Erster Artikel. Ein Mensch ist gehalten, dem anderen zu gehorchen.
a) Dem widerspricht Folgendes: I. Dies ist gegen die Schrift (Ekkli. 15.): „Gott ließ den Menschen in der Gewalt seiner Beratung.“ II. Der göttliche Wille allein kann die Regel des menschlichen Handelns sein; denn dieser allein ist immer recht. III. Gern und frei geleistete Dienste sind am angenehmsten. Diesen Charakter verlieren aber die guten Werke, die der Mensch aus Gehorsam thut. Auf der anderen Seite heißt es Hebr. 13.: „Seid gehorsam eueren Vorgesetzten und seid ihnen unterthan.“
b) Ich antworte, wie die Thätigkeiten der Natur aus natürlichen Vermögen fließen, so die menschlichen Thätigkeiten aus dem menschlichen Willen. Im Bereiche der Natur aber mußte Ordnung sein, so daß die von Natur höheren Kräfte in Bewegung und Thätigkeit setzen die niederen. Also muß dem im Bereiche des menschlichen Thätigseins dies entsprechen, daß auf Grund göttlicher Autorität, wie dies Gott der reinen Natur bereits eingeprägt, die höheren in Bewegung setzen kraft ihres Willens die niedrigeren.
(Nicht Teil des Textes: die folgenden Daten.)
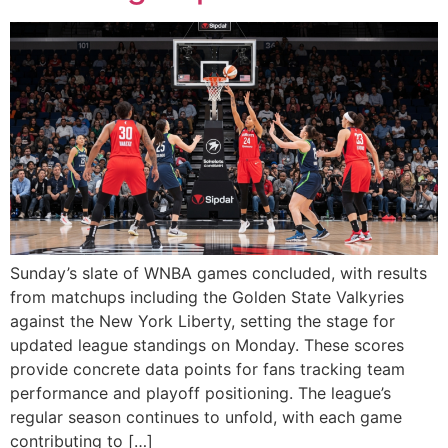
Sunday’s slate of WNBA games concluded, with results
from matchups including the Golden State Valkyries
against the New York Liberty, setting the stage for
updated league standings on Monday. These scores
provide concrete data points for fans tracking team
performance and playoff positioning. The league’s
regular season continues to unfold, with each game
contributing to […]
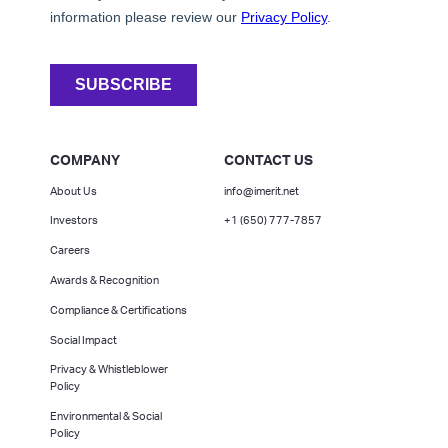
COMPANY
CONTACT US
About Us
info@imerit.net
Investors
+1 (650) 777-7857
Careers
Awards & Recognition
Compliance & Certifications
Social Impact
Privacy & Whistleblower
Policy
Environmental & Social
Policy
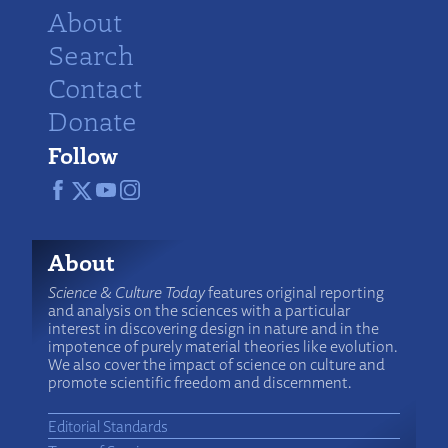
About
Search
Contact
Donate
Follow
About
Science & Culture Today
features original reporting
and analysis on the sciences with a particular
interest in discovering design in nature and in the
impotence of purely material theories like evolution.
We also cover the impact of science on culture and
promote scientific freedom and discernment.
Editorial Standards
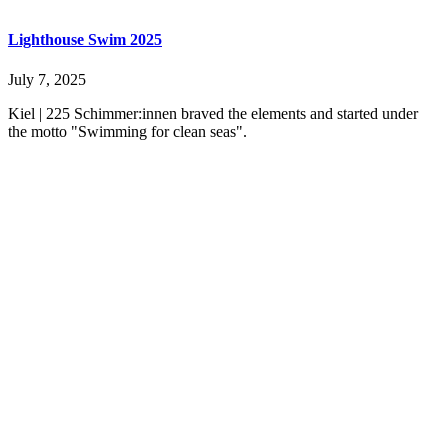
Lighthouse Swim 2025
July 7, 2025
Kiel | 225 Schimmer:innen braved the elements and started under
the motto "Swimming for clean seas".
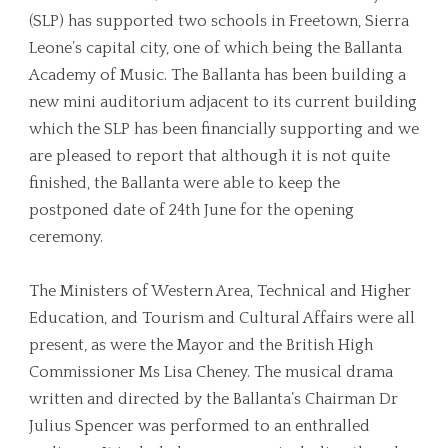
(SLP) has supported two schools in Freetown, Sierra
Leone’s capital city, one of which being the Ballanta
Academy of Music. The Ballanta has been building a
new mini auditorium adjacent to its current building
which the SLP has been financially supporting and we
are pleased to report that although it is not quite
finished, the Ballanta were able to keep the
postponed date of 24th June for the opening
ceremony.
The Ministers of Western Area, Technical and Higher
Education, and Tourism and Cultural Affairs were all
present, as were the Mayor and the British High
Commissioner Ms Lisa Cheney. The musical drama
written and directed by the Ballanta’s Chairman Dr
Julius Spencer was performed to an enthralled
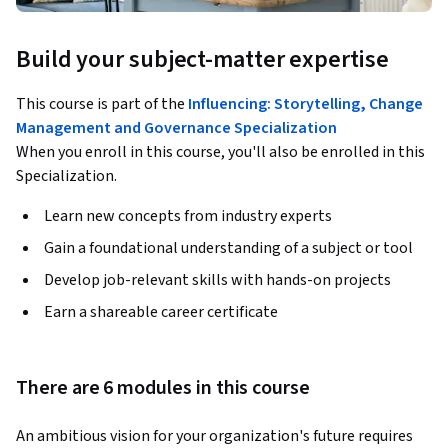
Build your subject-matter expertise
This course is part of the
Influencing: Storytelling, Change
Management and Governance Specialization
When you enroll in this course, you'll also be enrolled in this
Specialization.
Learn new concepts from industry experts
Gain a foundational understanding of a subject or tool
Develop job-relevant skills with hands-on projects
Earn a shareable career certificate
There are 6 modules in this course
An ambitious vision for your organization's future requires 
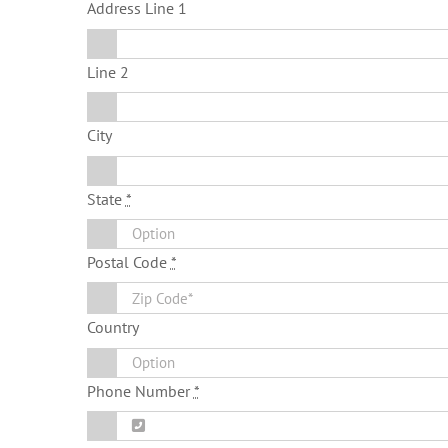
Address Line 1
Line 2
City
State
*
Postal Code
*
Country
Phone Number
*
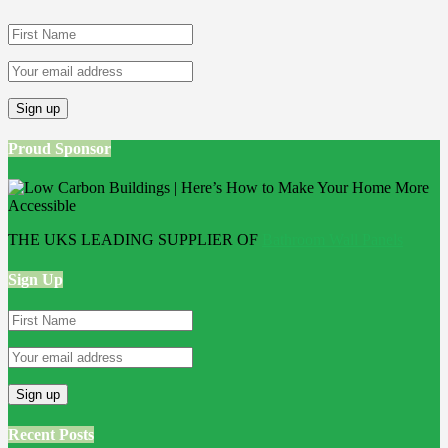
Proud Sponsor
THE UKS LEADING SUPPLIER OF
Bathroom Wall Panels
Sign Up
Recent Posts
Bewegen aber durch Vernunft und Willen heißt: Vorschreiben, Befehlen. Also infolge göttlicher Anordnung und Autorität müssen nach dem natürlichen und göttlichen Rechte die niedrigeren den höheren gehorsam sein. I. Das will nicht heißen, der Mensch könne Alles machen, was er will; wohl aber daß er nicht Naturnotwendigkeit in sich schließt, wie Vernunftlose, sondern aus freiem vernünftigem Willen, kraft eigenen Rat vorgeht. Also wie zu beliebiger anderer Thätigkeit muß er auch zum Gehorchen seinen Oberen gegenüber sich vom eigenen Rate bestimmen lassen. Denn „während wir einer fremden Stimme demütig gehorchen, überwinden wir uns selber im Herzen;“ sagt Gregor (ult. moral. c. 10.). II. Der göttliche Wille ist die erste Regel für Alles; und der eine vernünftige Wille ist ihm mehr nahe wie der andere je nach der von Gott bestimmten Ordnung. Der Wille des Menschen, der befiehlt, also ist die untergeordnete, abgeleitete oder erklärende Regel gegenüber der Regel des göttlichen Willens. III. „Frei gethan“ ist etwas 1. von seiten des Gewirkten, wenn jemand thut, wozu er nicht gehalten ist; — 2. von seiten des wirkenden, wenn jemand mit eigenem freien Willen etwas thut. Da nun ein Werk verdienstvoll und lobwert wird, zumal weil es aus gutem freiem Wille hervorgeht, so wird, wenn jemand gern und bereitwillig gehorcht, deshalb das entsprechende Werk nicht minder verdienstvoll; zumal bei Gott, der nicht das äußere Werk, sondern den inneren Willen wägt.